EXERCISE -
Check each line of the entries below for the word "Casa", and copy out the ones that have it.

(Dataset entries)

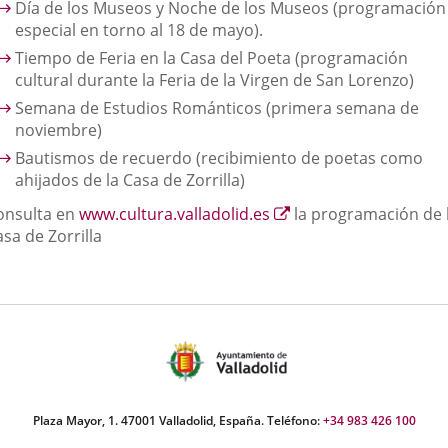
Día de los Museos y Noche de los Museos (programación
especial en torno al 18 de mayo).
Tiempo de Feria en la Casa del Poeta (programación
cultural durante la Feria de la Virgen de San Lorenzo)
Semana de Estudios Románticos (primera semana de
noviembre)
Bautismos de recuerdo (recibimiento de poetas como
ahijados de la Casa de Zorrilla)
Enlace
onsulta en
www.cultura.valladolid.es
la programación de 
a
sa de Zorrilla
una
aplicación
externa.
Plaza Mayor, 1. 47001 Valladolid, España. Teléfono:
+34 983 426 100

RESULT -
Tiempo de Feria en la Casa del Poeta (programación
ahijados de la Casa de Zorrilla)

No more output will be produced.